§ **Records supplied**
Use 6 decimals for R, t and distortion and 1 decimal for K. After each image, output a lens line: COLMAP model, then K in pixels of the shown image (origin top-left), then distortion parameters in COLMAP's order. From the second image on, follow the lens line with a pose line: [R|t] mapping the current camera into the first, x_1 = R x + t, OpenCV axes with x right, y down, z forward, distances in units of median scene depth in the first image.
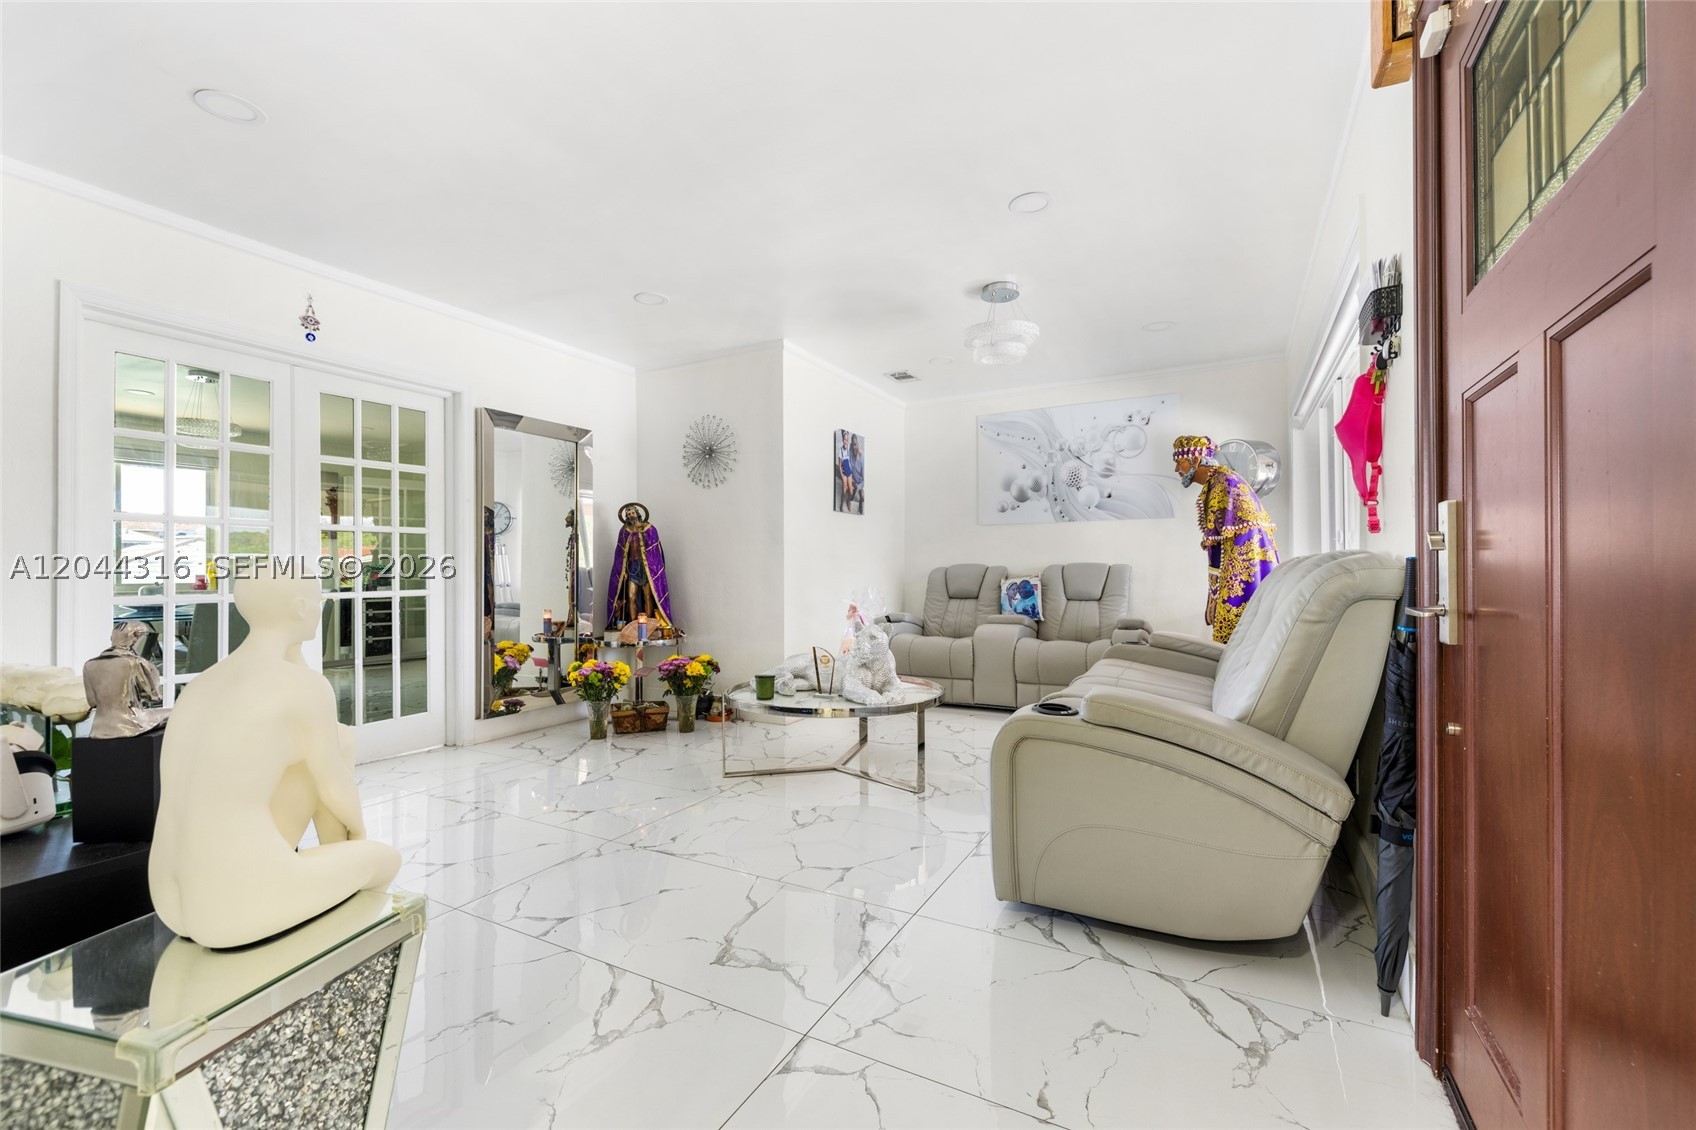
lens RADIAL K [[718.0, 0, 841.2], [0, 718.0, 575.6], [0, 0, 1]] dist [0.000359, -0.000492]
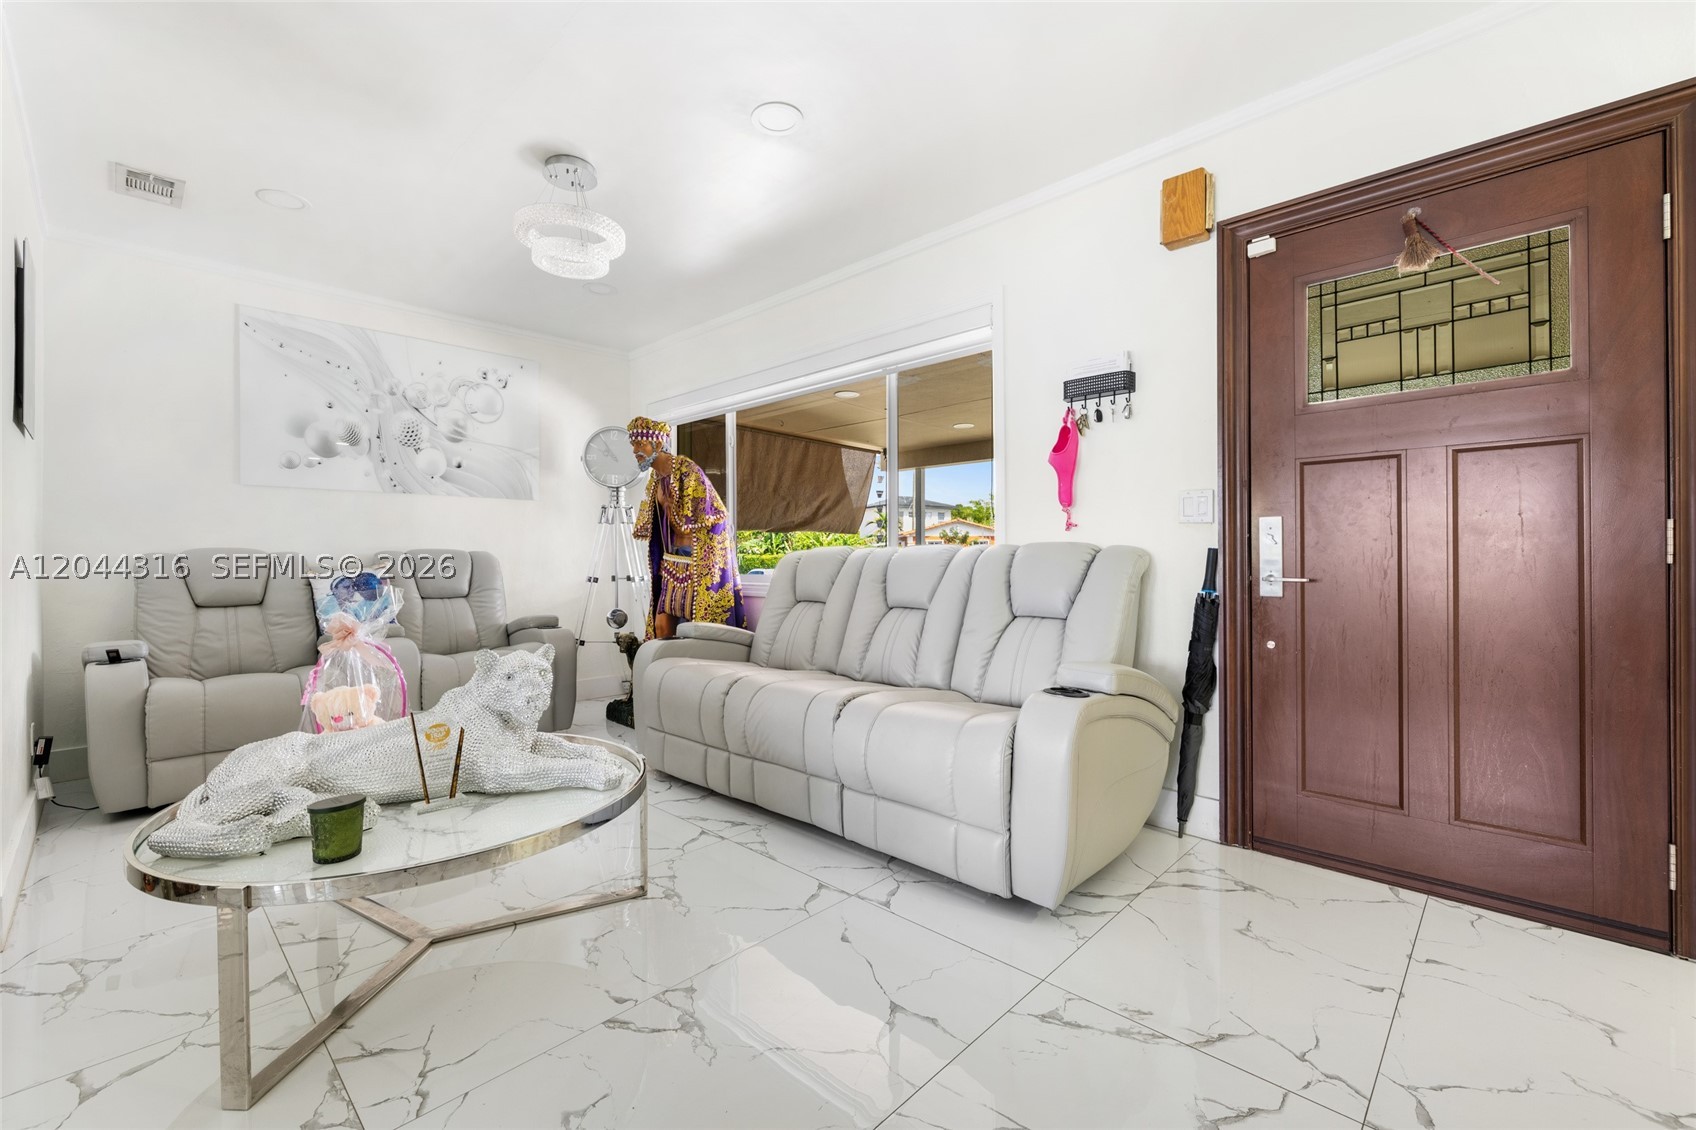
lens RADIAL K [[707.5, 0, 848.0], [0, 707.5, 565.0], [0, 0, 1]] dist [-0.000739, -0.000208]
pose [[0.263352, -0.006589, 0.964677, -0.271600], [0.009480, 0.999946, 0.004242, 0.000022], [-0.964653, 0.008028, 0.263400, 0.377091]]
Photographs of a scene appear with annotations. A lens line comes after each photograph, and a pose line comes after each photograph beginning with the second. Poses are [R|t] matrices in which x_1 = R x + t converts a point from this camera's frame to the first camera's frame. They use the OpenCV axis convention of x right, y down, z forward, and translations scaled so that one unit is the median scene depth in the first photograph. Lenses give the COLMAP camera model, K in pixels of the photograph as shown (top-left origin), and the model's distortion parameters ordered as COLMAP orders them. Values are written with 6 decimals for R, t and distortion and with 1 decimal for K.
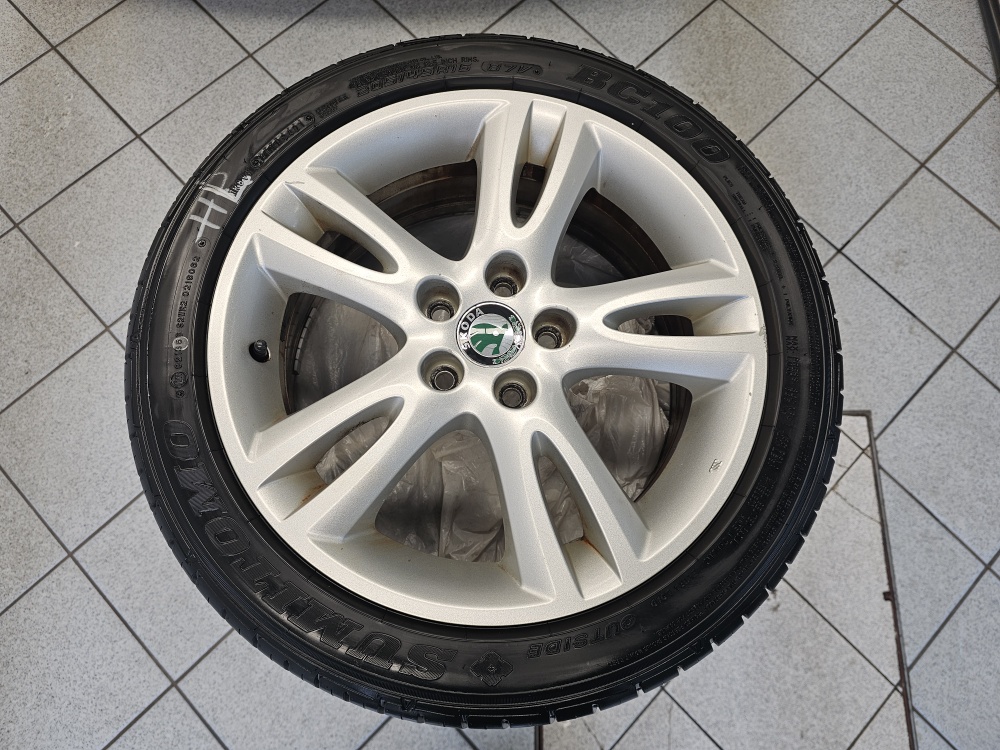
lens RADIAL K [[674.6, 0, 491.6], [0, 674.6, 365.4], [0, 0, 1]] dist [0.047993, -0.048682]
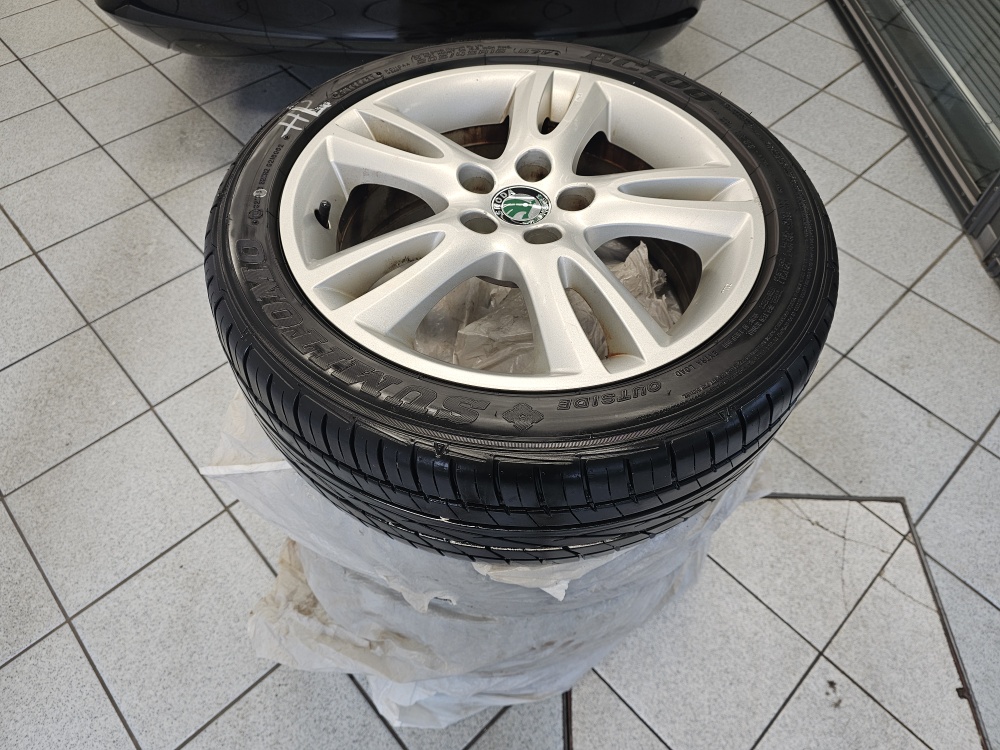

§ **Exercise details**
Show every line in the rows above that contains the word "scene". Case counts.

§ **Problem solution**
Use 6 decimals for R, t and distortion and 1 decimal for K. After each image, output a lens line: COLMAP model, then K in pixels of the shown image (origin top-left), then distortion parameters in COLMAP's order. From the second image on, follow the lens line with a pose line: [R|t] mapping the current camera into the first, x_1 = R x + t, OpenCV axes with x right, y down, z forward, distances in units of median scene depth in the first image.
Photographs of a scene appear with annotations. A lens line comes after each photograph, and a pose line comes after each photograph beginning with the second. Poses are [R|t] matrices in which x_1 = R x + t converts a point from this camera's frame to the first camera's frame. They use the OpenCV axis convention of x right, y down, z forward, and translations scaled so that one unit is the median scene depth in the first photograph. Lenses give the COLMAP camera model, K in pixels of the photograph as shown (top-left origin), and the model's distortion parameters ordered as COLMAP orders them. Values are written with 6 decimals for R, t and distortion and with 1 decimal for K.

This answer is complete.